In fact, political and social advocacy has informed Crosby’s life and career ever since he became part of the folk scene of the early sixties, and it continues to do so. He writes vividly about CSNY’s ongoing fifty-city Freedom of Speech ’06 Tour, which has attracted large crowds of all ages across the country. Audiences have responded powerfully both to the group’s musicianship, which Crosby believes is as good as or better than it has ever been, and to the tour’s anti-war, anti-Bush, socially conscious themes. Moreover, CSNY’s recent Madison Square Garden concert sparked a widely discussed column by New York Times writer Andrew Rosenthal on the intersection between social protest and music. Along with the other members of CSNY, Crosby raises funds for various charitable organizations with every ticket sold.

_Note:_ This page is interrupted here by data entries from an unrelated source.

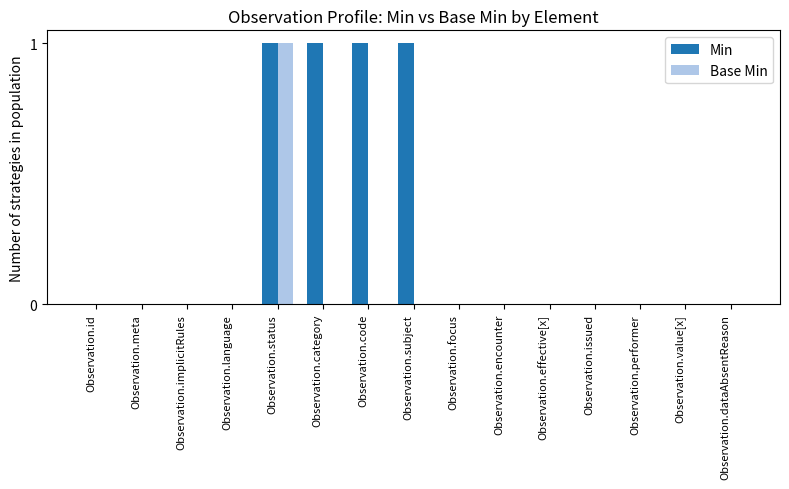

Between Observation.id and Observation.subject, which series saw the biggest shift?

Min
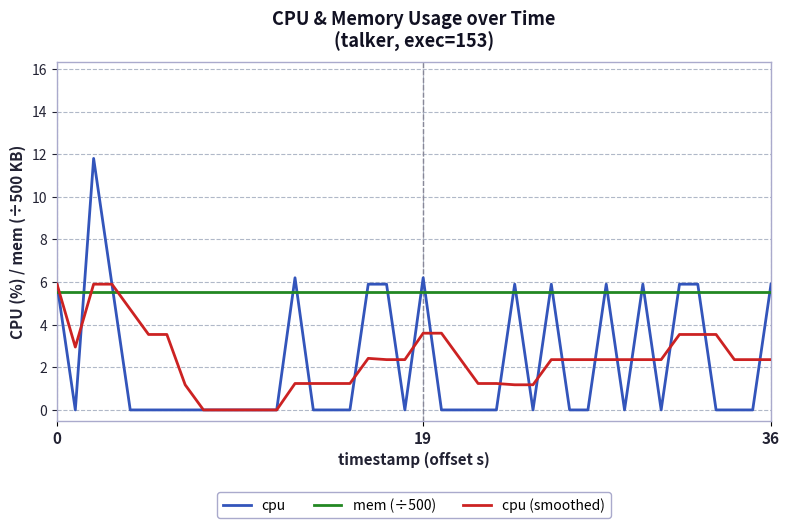

How many lines are shown in the chart?

3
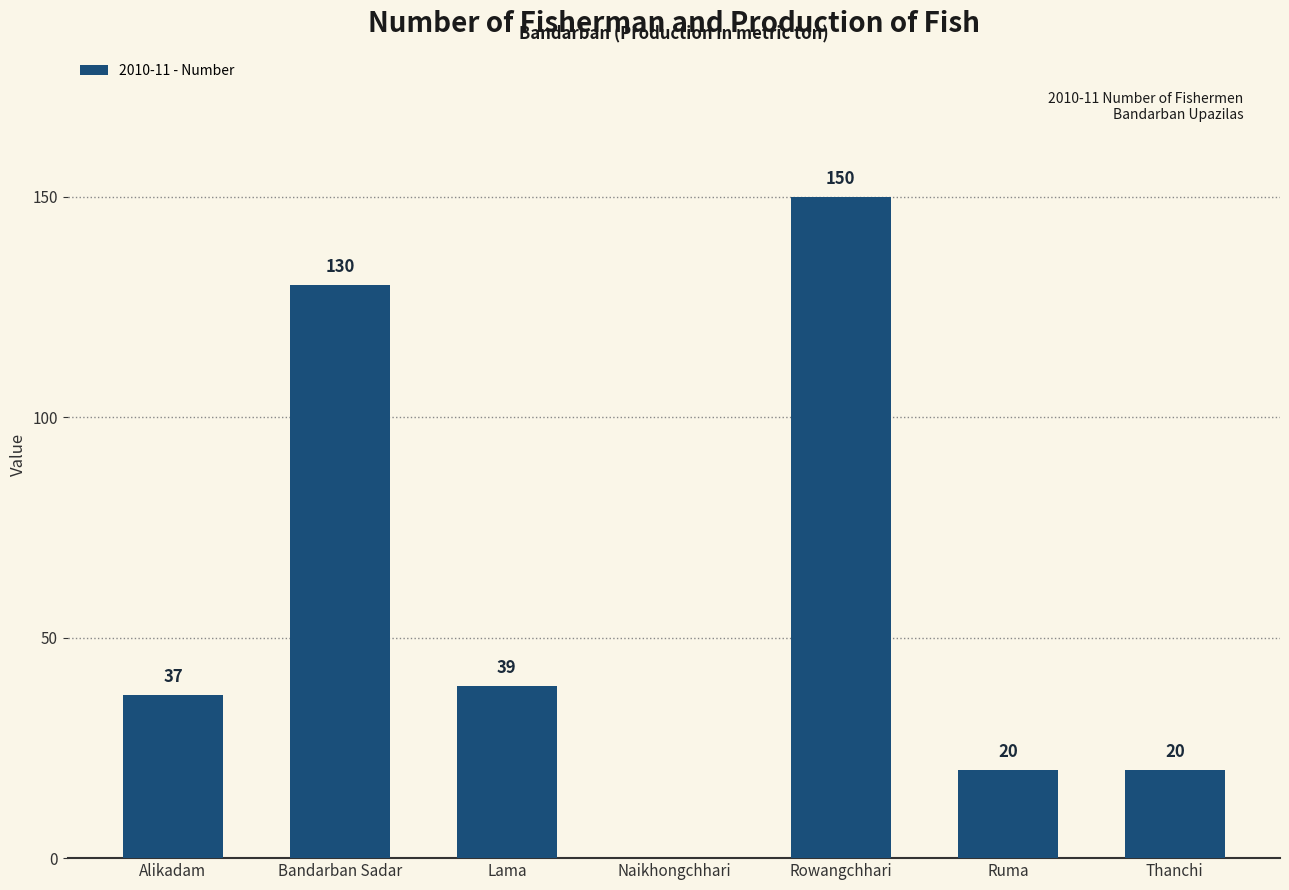

Reading left to right, list all the values displayed in this chart.

37	130	39	0	150	20	20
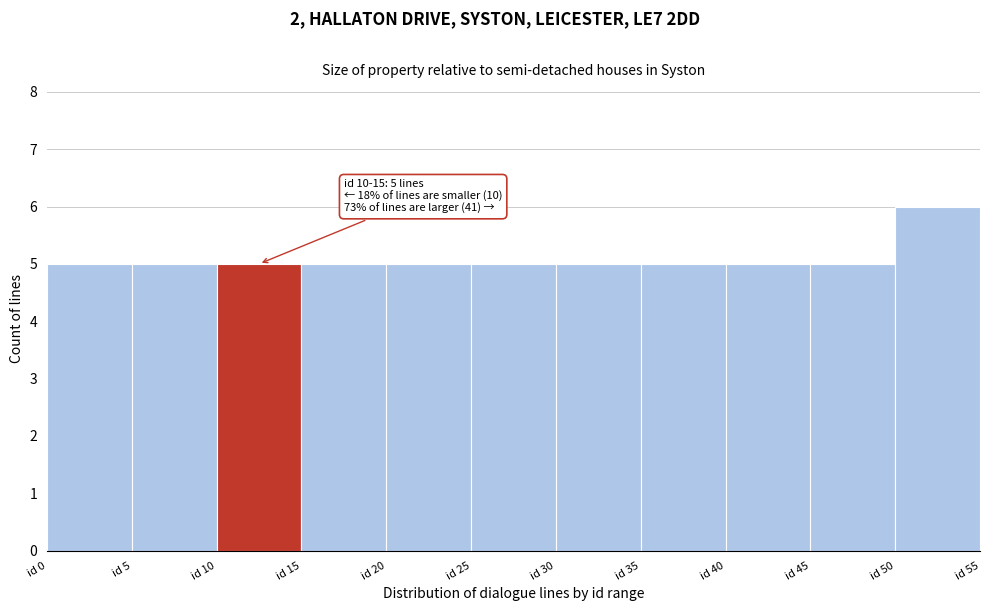

Which range on the x-axis has the tallest bar?

50 to 55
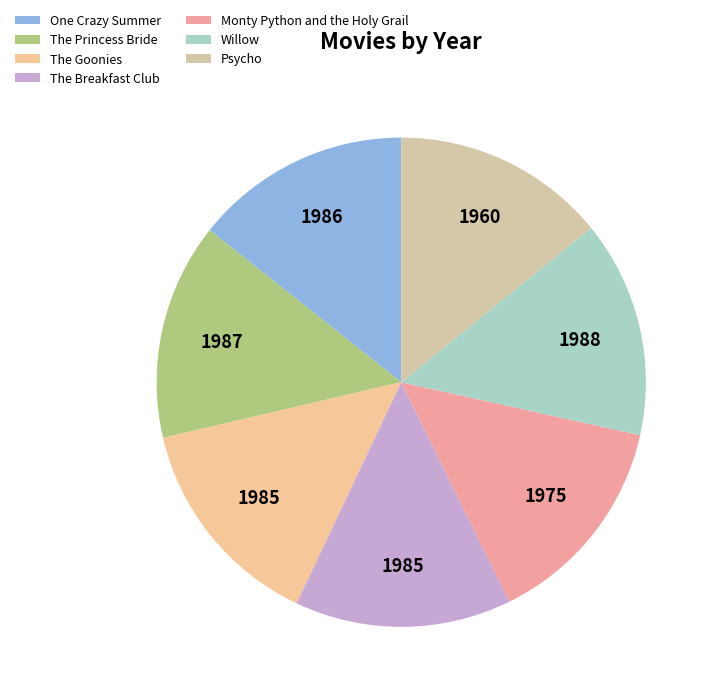

The Psycho slice represents 23% of the pie. True or false?

False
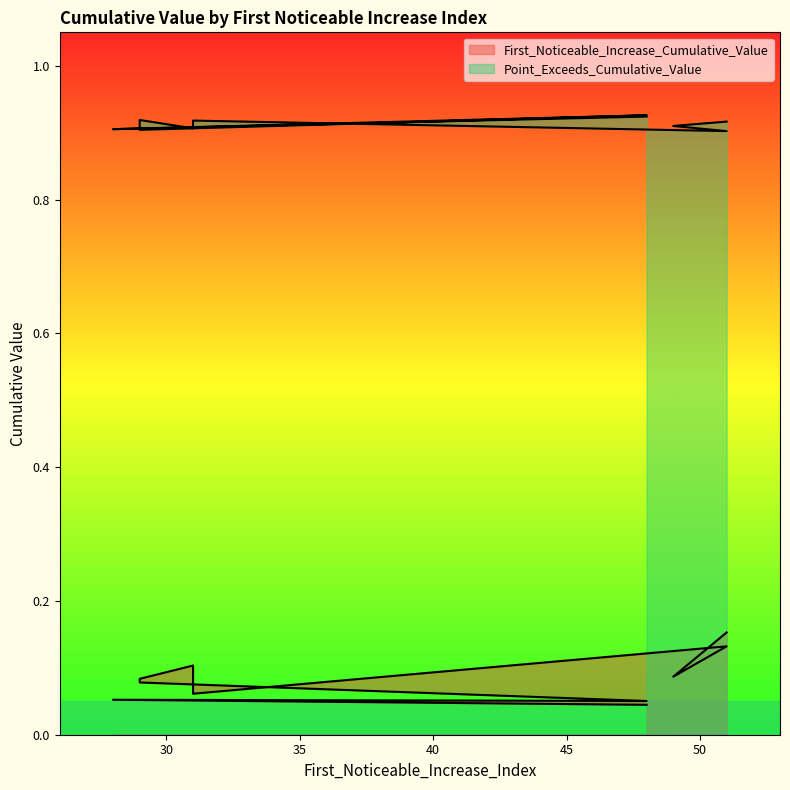

True or false: Point_Exceeds_Cumulative_Value and First_Noticeable_Increase_Cumulative_Value intersect in this chart.

False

He also remains active in local causes, like fighting the effort to build gambling casinos in the beautiful Santa Ynez Valley of California, where he lives with Jan and Django.

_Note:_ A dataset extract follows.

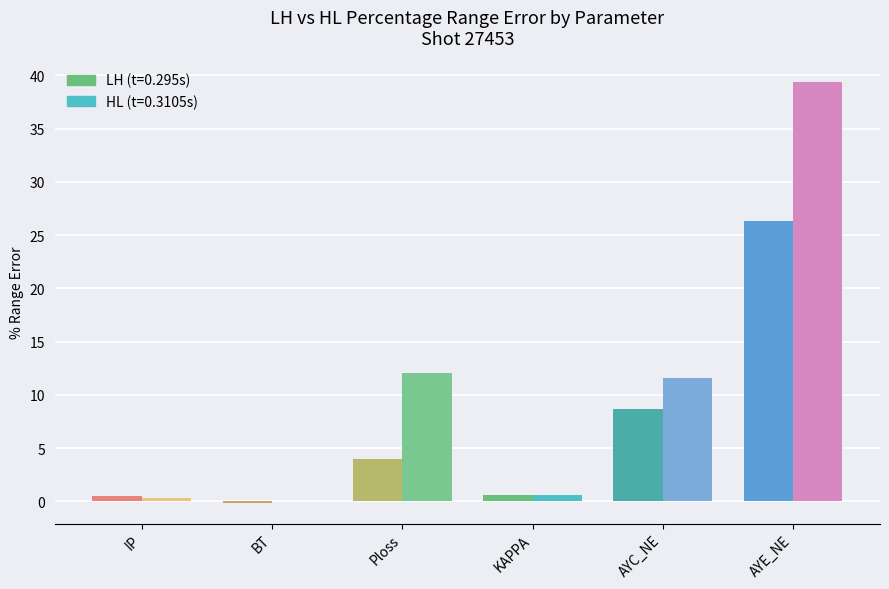

The value of HL perc_range_err at Ploss is 2.7. True or false?

False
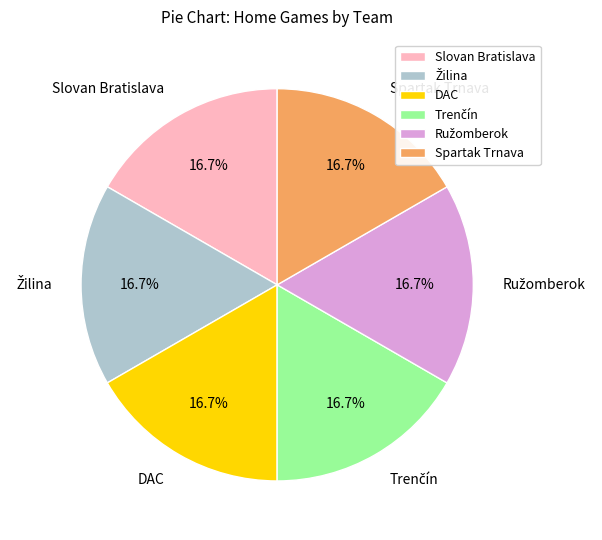

Is there a majority slice in this chart?

No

As Crosby writes, he tells stories of “love, family, competition, adversity, thoughtless behavior and political anger. A lot of it is just my sheer luck in life. I was tremendously lucky, surviving injury, illness, and stupidity. As for the music, I was blessed early and often, from The Byrds to Crosby, Stills, Nash, and Young, singing with Graham, meeting my son and creating CPR, having the most astonishing music come out of that, and just as I experience the wonderful exploratory forward motion of new music, here comes Neil, oops, out of left field, and he changes everything, as usual, and it’ll change everything again when he splits, as he eventually will. It’s practically Dickensian.”
Compelling and reflective, SINCE THEN reveals David Crosby in all of his complexity and contradictions: creative and sensitive, high-spirited and uninhibited, at times reckless and infuriating. Whether sailing, scuba diving, flying a plane, making music, or being with the people he loves, he continues to live his life with passion, commitment, and exhilaration. He remains an emblem of the sixties counterculture who has influenced a whole new generation of performers, a prominent advocate for social responsibility, and a prickly thorn in the side of hypocrites of all stripes.

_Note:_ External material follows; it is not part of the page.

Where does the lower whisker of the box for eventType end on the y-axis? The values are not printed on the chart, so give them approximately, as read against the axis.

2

About Co-Author Carl Gottlieb
Carl Gottlieb wrote the screenplay for Jaws, directed by Steven Spielberg; directed the Steve Martin short film The Absent-Minded Waiter, which was nominated for an Academy Award; won an Emmy Award for his work on “The Smothers Brothers Comedy Hour;” and coauthored Long Time Gone with David Crosby, a New York Times bestseller. Other writing credits include such classic TV sitcoms as “All in the Family,” “Laverne & Shirley,” and “The Bob Newhart Show.”